Logically, there are 8226 bytes in the file (with offsets 0 thru
8225, inclusive, for a total of 8226 bytes).
Physically, there may be more than that because disk space is
allocated in blocks and any unused fractional disk block is wasted.
Some file systems use a dual-blocksize scheme: if a file is smaller
than one BigBlock, disk allocated is a multiple of SmallBlock, but
if the file is larger than one BigBlock, disk is allocated in
multiples of BigBlock. Typical sizes for a modern desktop might
be SmallBlock = 2048 bytes and BigBlock = 16384 bytes.
Unless you have to micromanage disk space because you're always
critically short, you really don't care about the physical details.

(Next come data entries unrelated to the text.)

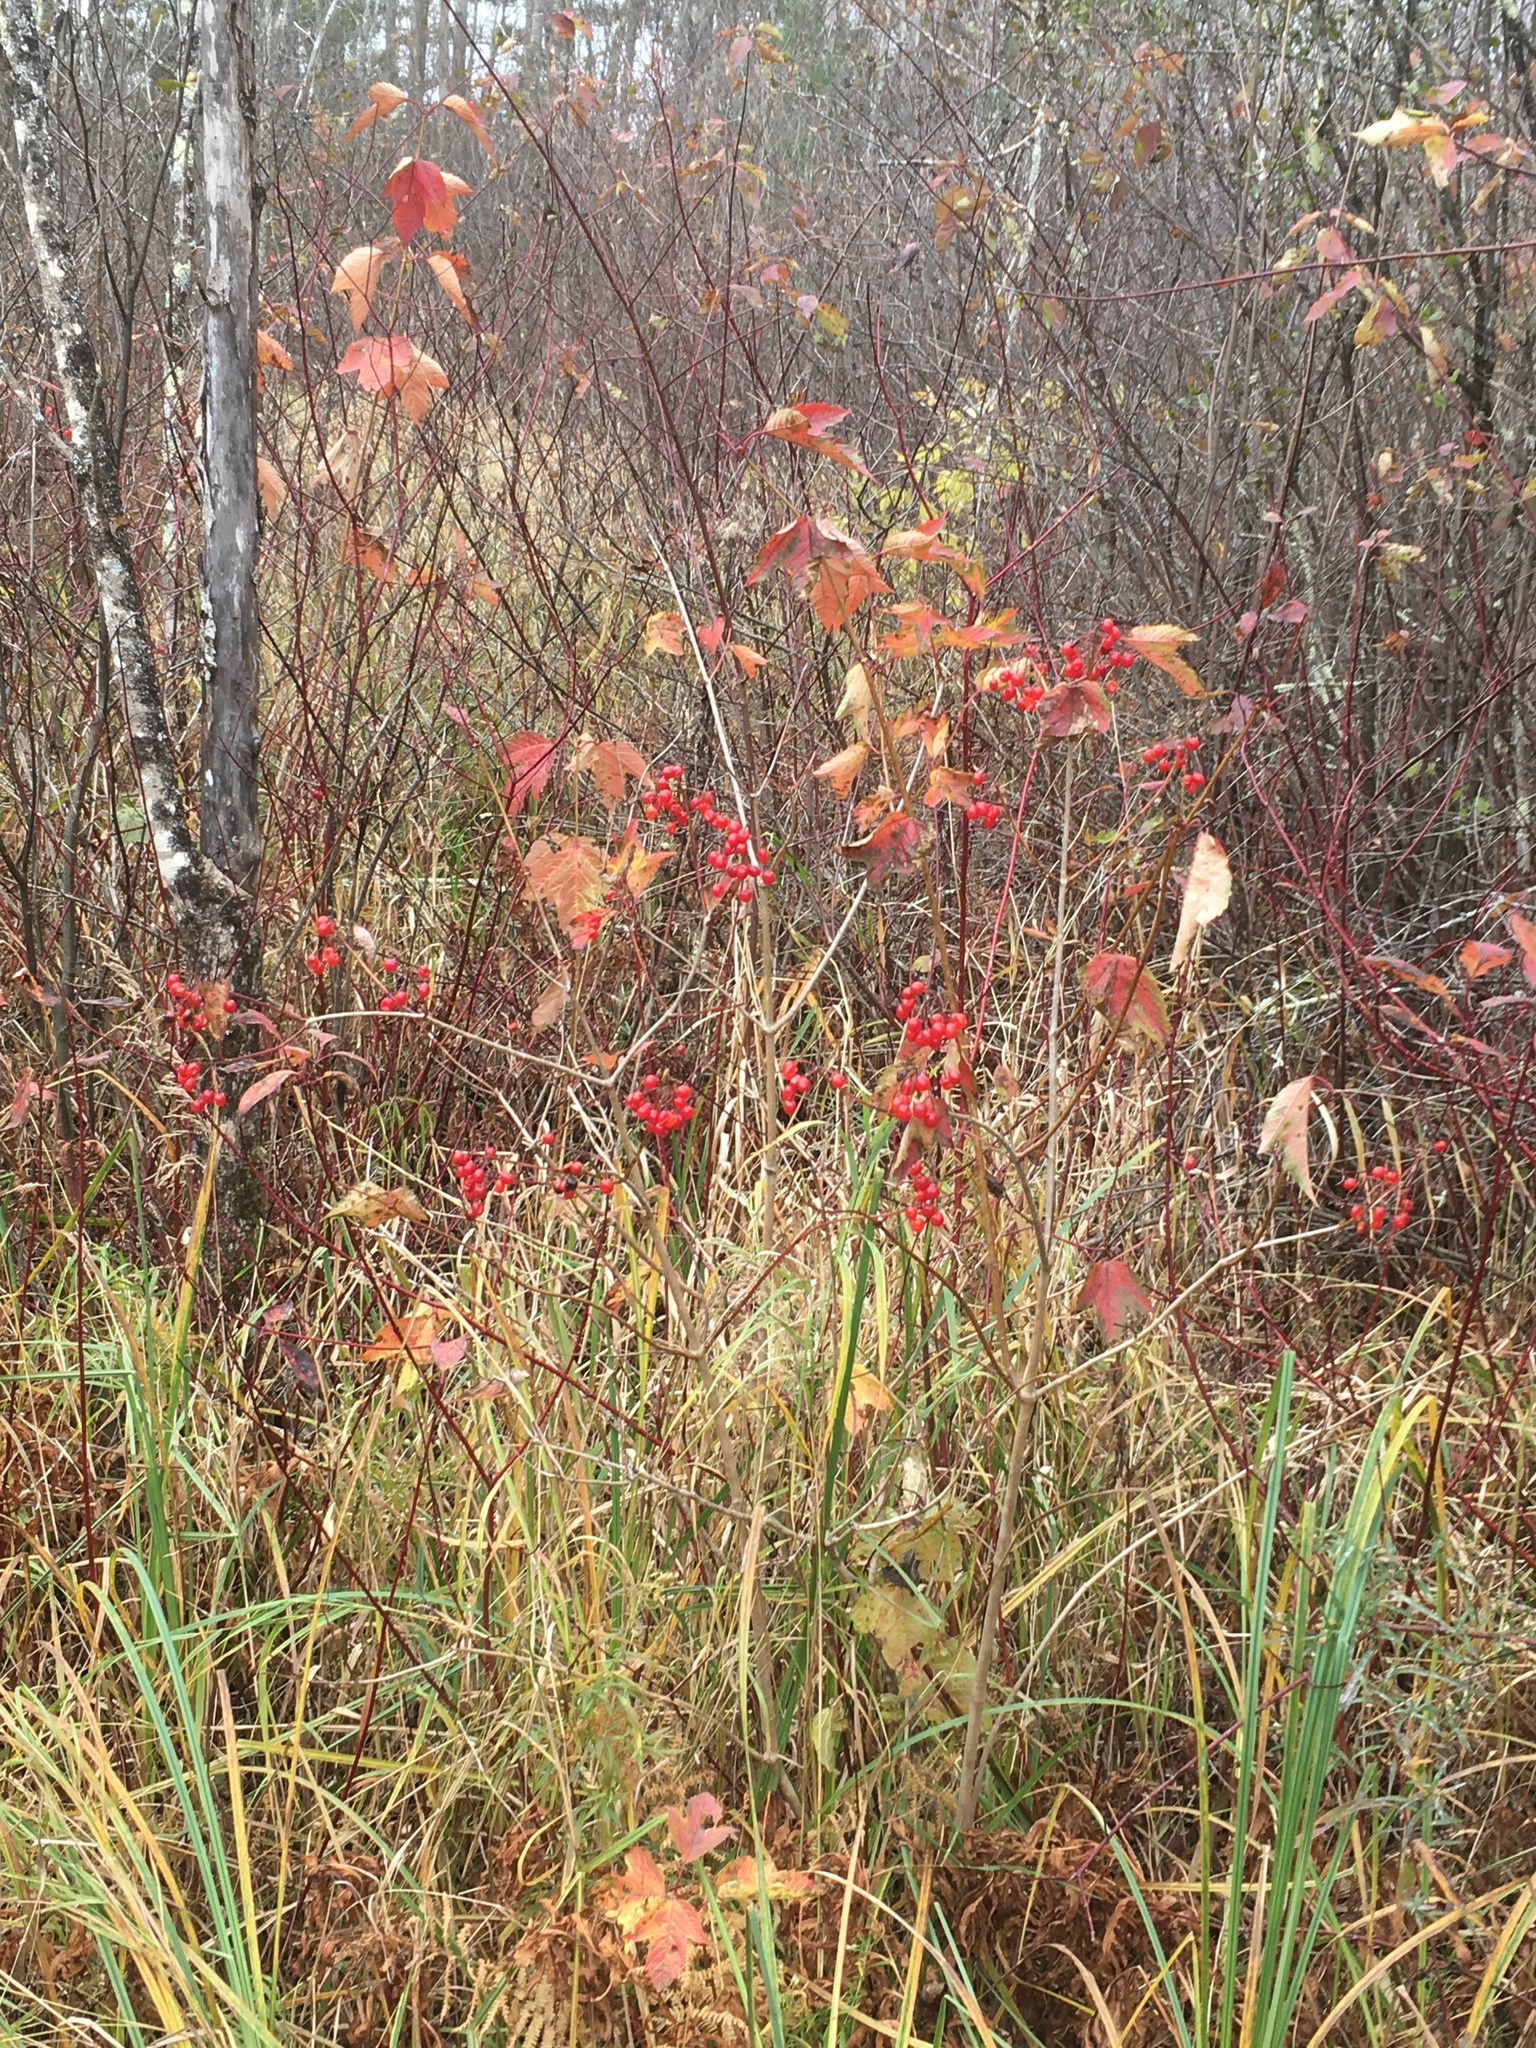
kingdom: Plantae
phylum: Tracheophyta
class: Magnoliopsida
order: Dipsacales
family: Viburnaceae
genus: Viburnum
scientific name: Viburnum opulus
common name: Guelder-rose
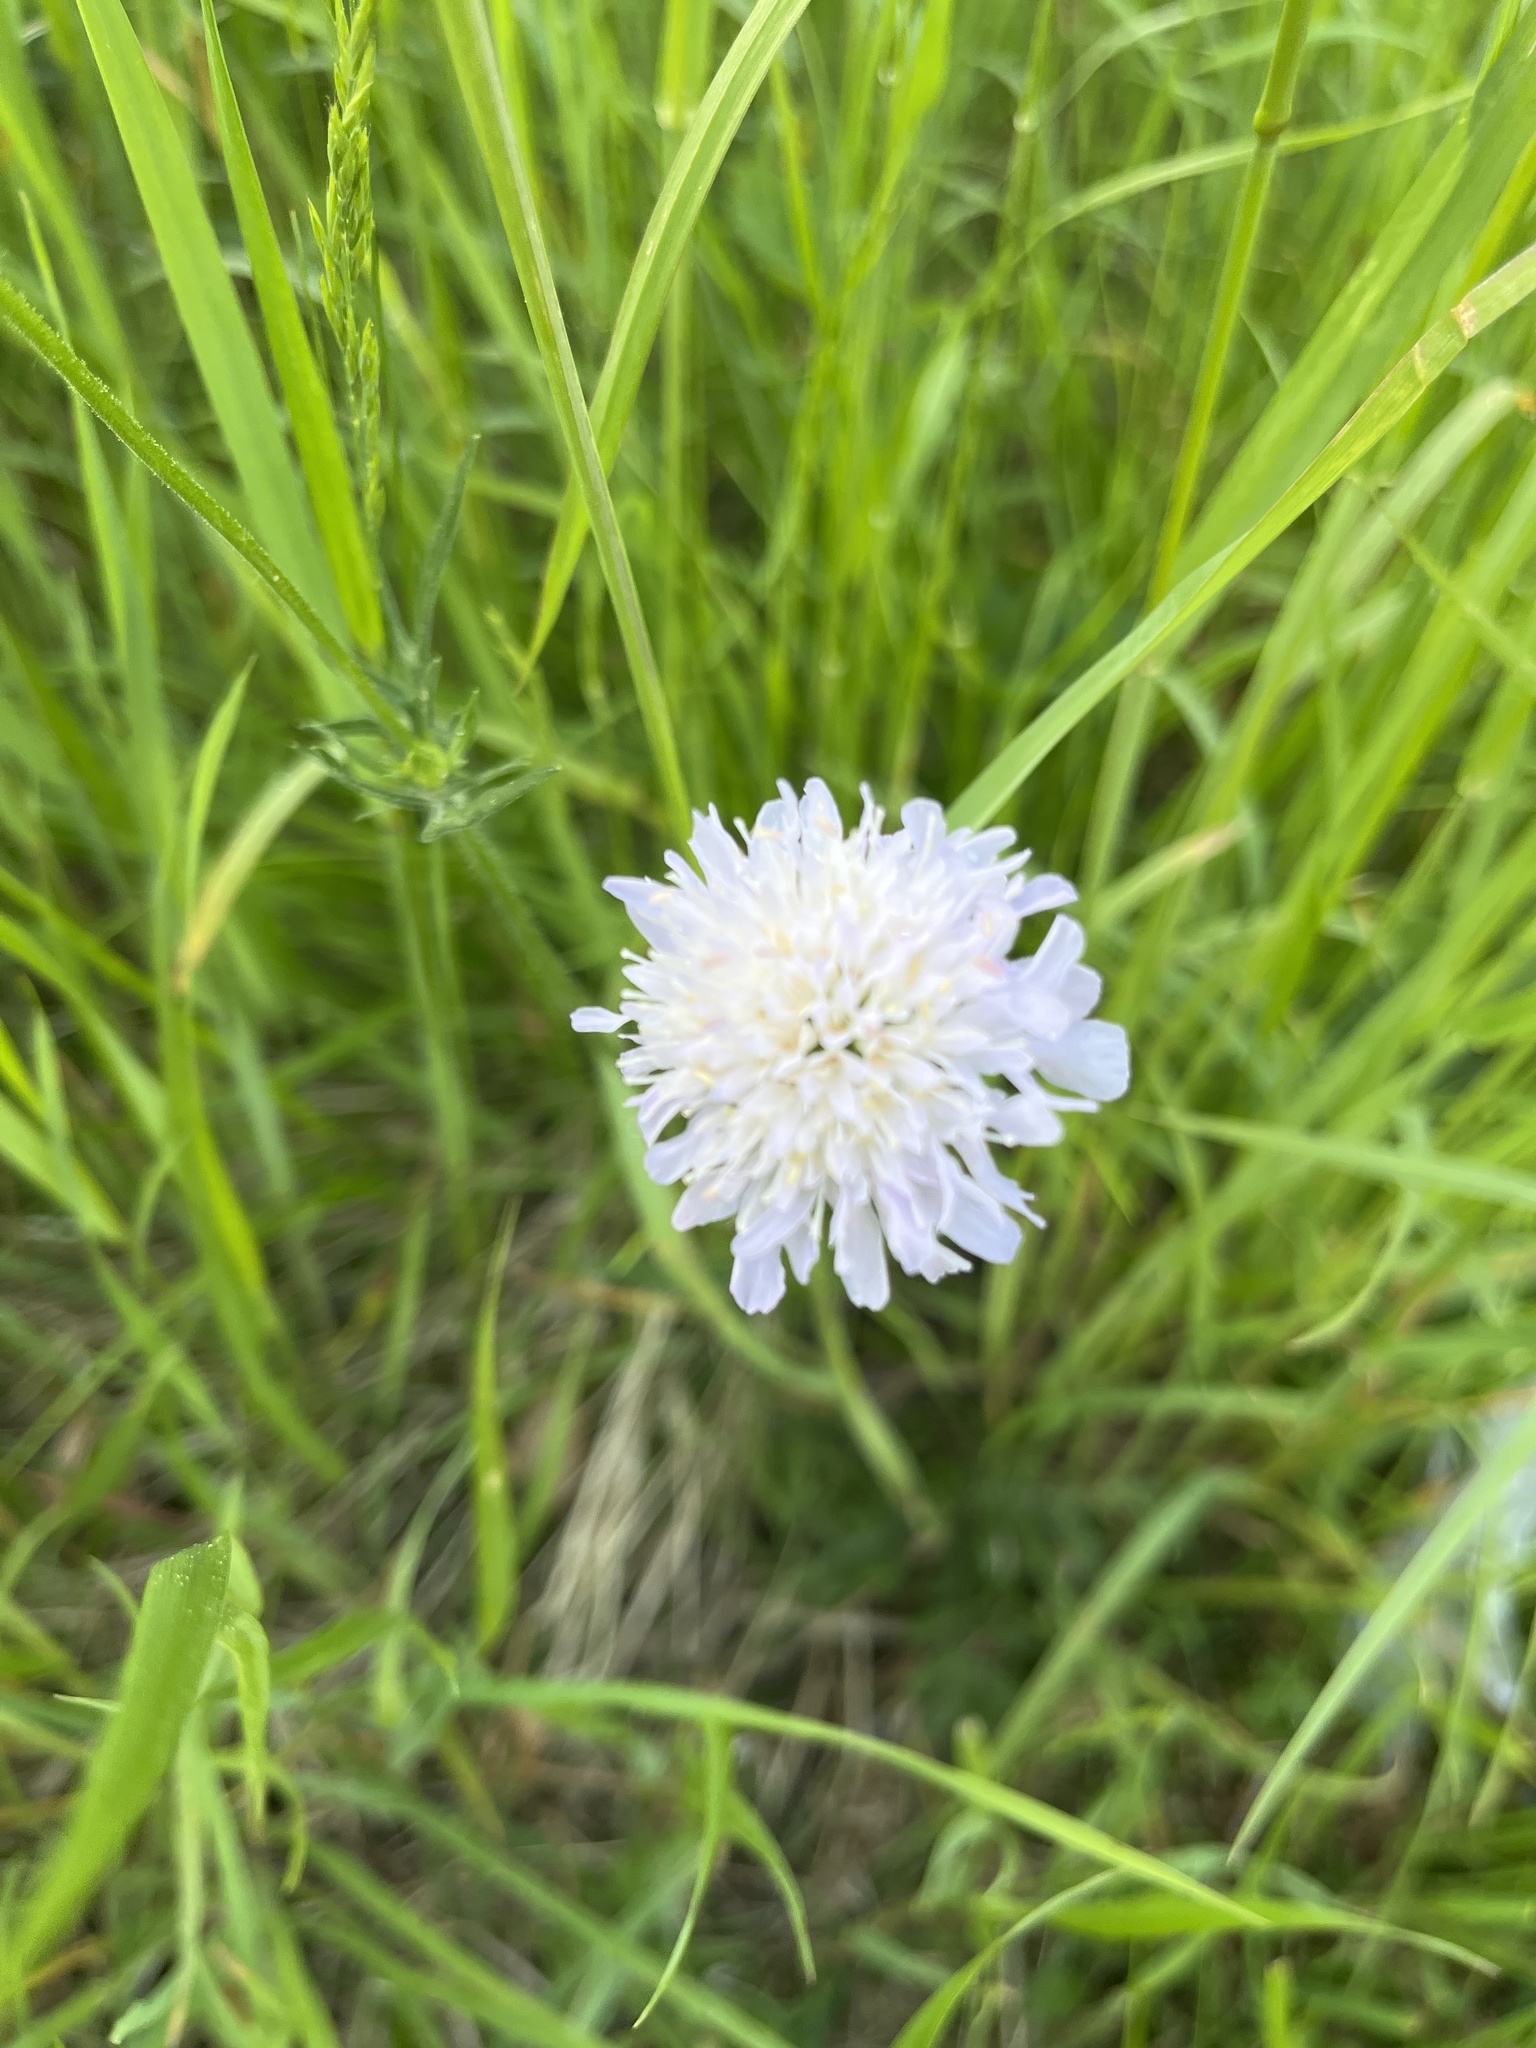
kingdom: Plantae
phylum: Tracheophyta
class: Magnoliopsida
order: Dipsacales
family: Caprifoliaceae
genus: Knautia
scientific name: Knautia arvensis
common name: Field scabiosa
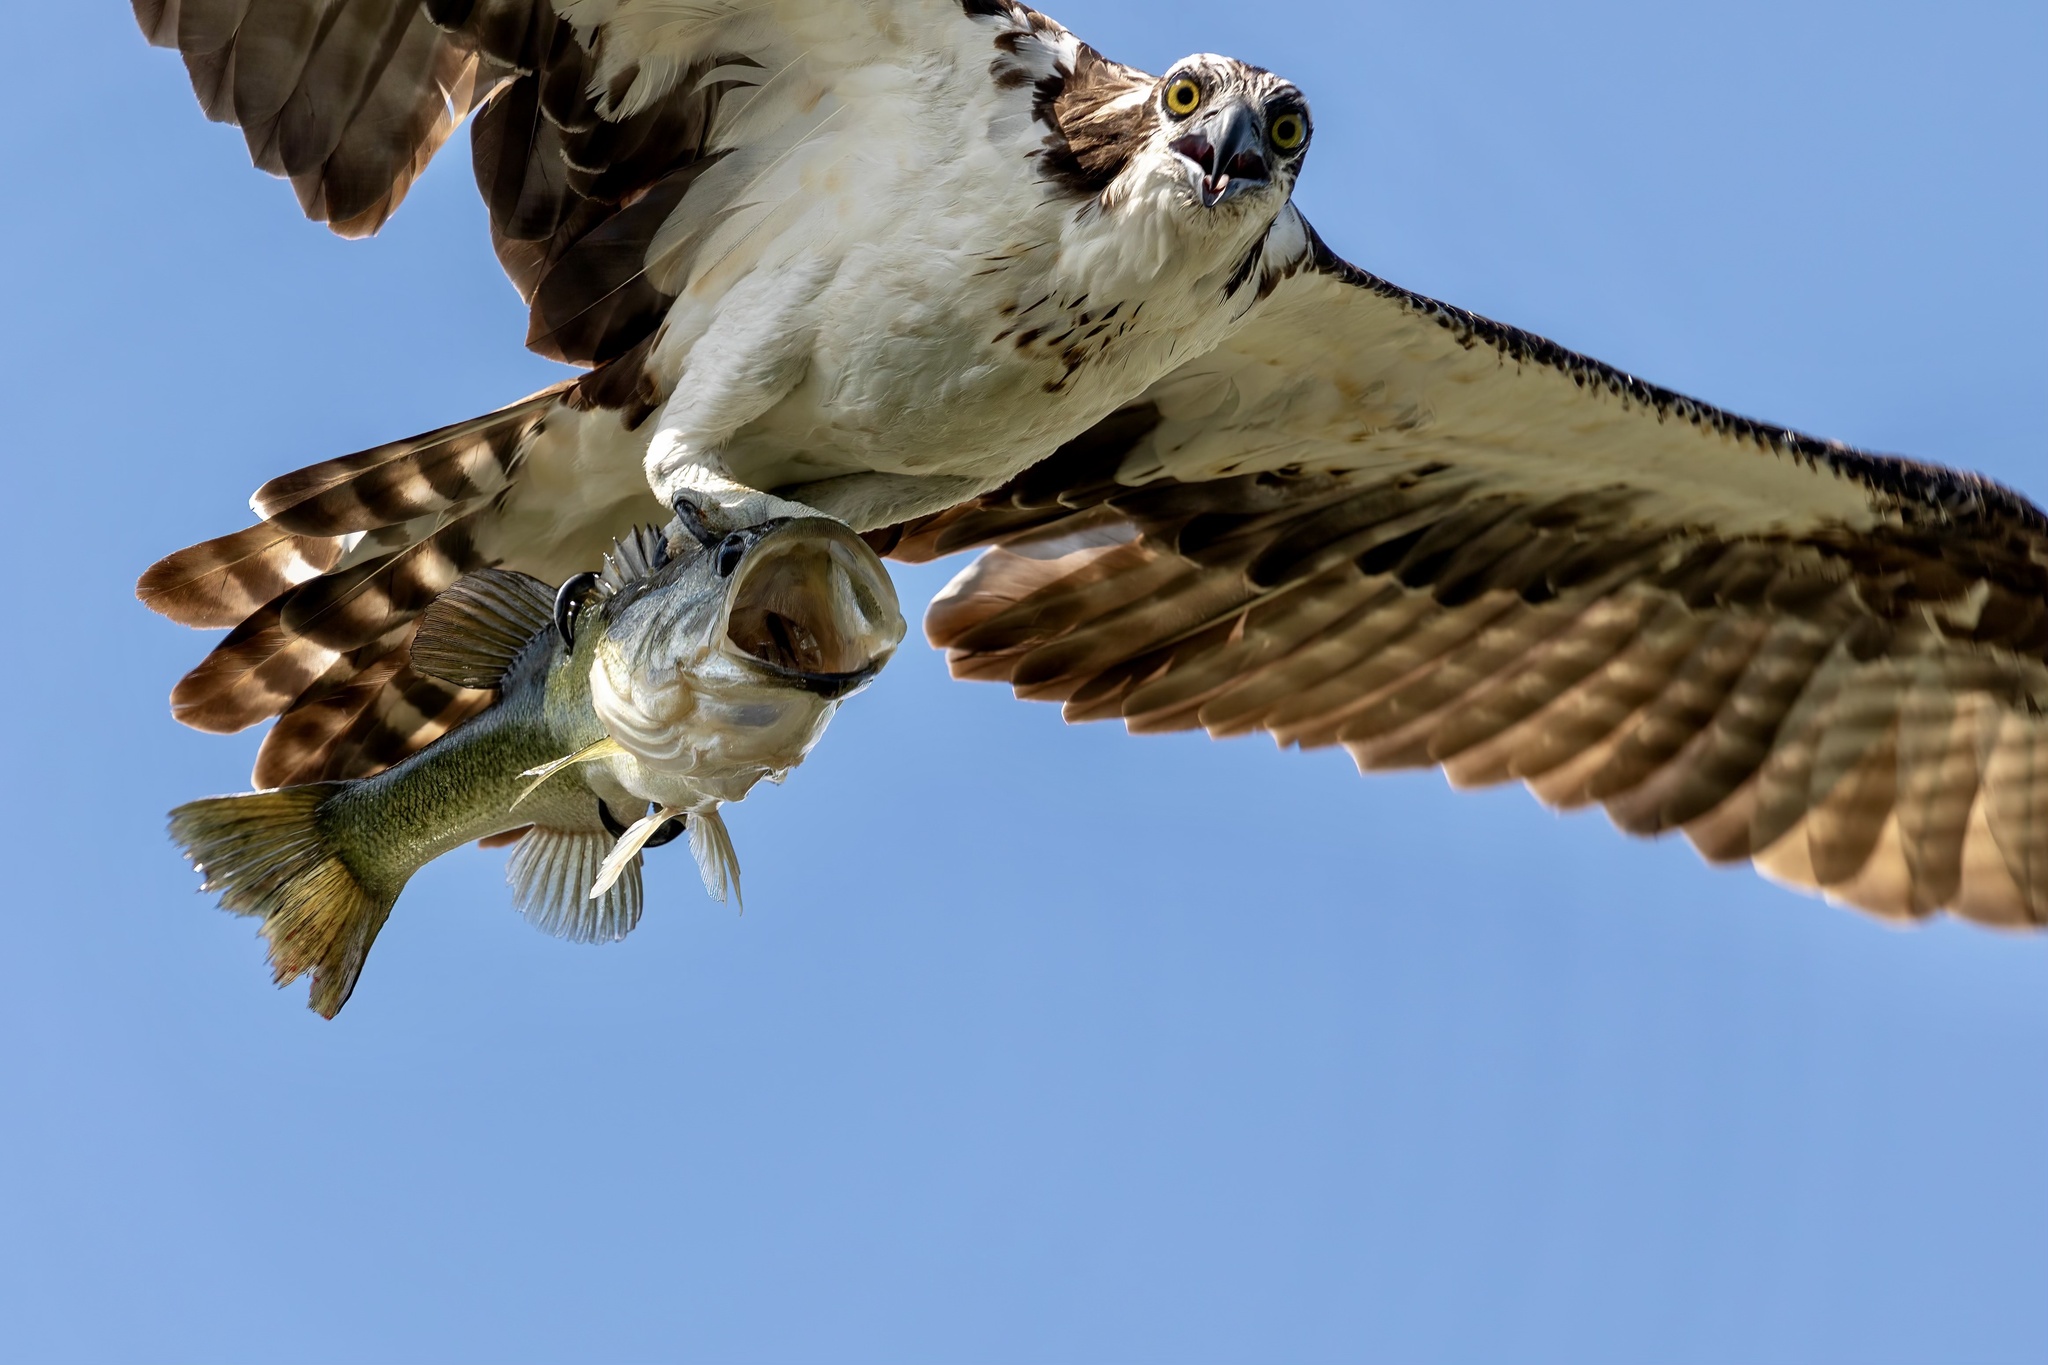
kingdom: Animalia
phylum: Chordata
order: Perciformes
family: Centrarchidae
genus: Micropterus
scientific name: Micropterus salmoides
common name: Largemouth bass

Physically, there may be less than that in a "sparse file" because
disk blocks may not have been allocated for unwritten portions of
a file. (This enables such oddities as "terabyte-long" files on a
1.44MB floppy disk, at least according to "ls -l".)
A (larger) file may require "indirect blocks" which keep track of
blocks that are part of the file. Some of these are stored in an
inode. Back in the UNIX V7 days, the block size was 512 bytes, and
you got 10 block numbers in an inode, so if a file was larger than
5,120 bytes, it needed an indirect block.
The st_blocks value reported times the block size may not equal the
st_size value rounded up to the next higher block size due to
unwritten data blocks and indirect blocks.
It is not meaningful to talk about a "file size in system memory"
since a sufficiently large file will not *FIT* in memory, and even
if it does, the system will balance the needs for this file and
other files in use at the same time, and you can expect that amount
to change without notice. For example, if the program is spending
a long time waiting for console input, its resident memory usage
may go to nearly zero.
A C text file when read into memory may differ from the file size
reported by a stat() equivalent on Windows because C translates
\r\n line endings to \n line endings on reading, and the reverse
on writing.
A File System Accountant can use all sorts of measures to properly
bill you for the file according to policy, which is likely to have
all the convenience and understandability of IRS tax forms. That
might include billing for the size of the inode (Unix) and the size
of the directory entry (which depends on the length of the *name*
of the file), and sharing the cost of the inode between users with
different links to the same file..
> Hum. I
> guess you learn something new everyday. I'm using ext4. Will it contain what
> I'm looking for? I what to know how many bytes are composing the file and
*Logically*, the number of bytes in the file is given by "ls -l".
The amount of disk space used to store it may not be the same value.
> how the OS treats the file in RAM. That might be the kernel's memory
> mangement job rather than sys calls. But don't all system calls call on
> kernel functions?
How much RAM is used for a particular file is subject to constant change,
and if you REALLY, REALLY need to know this EXACTLY, you're in deep,
deep trouble, because you will be wrong.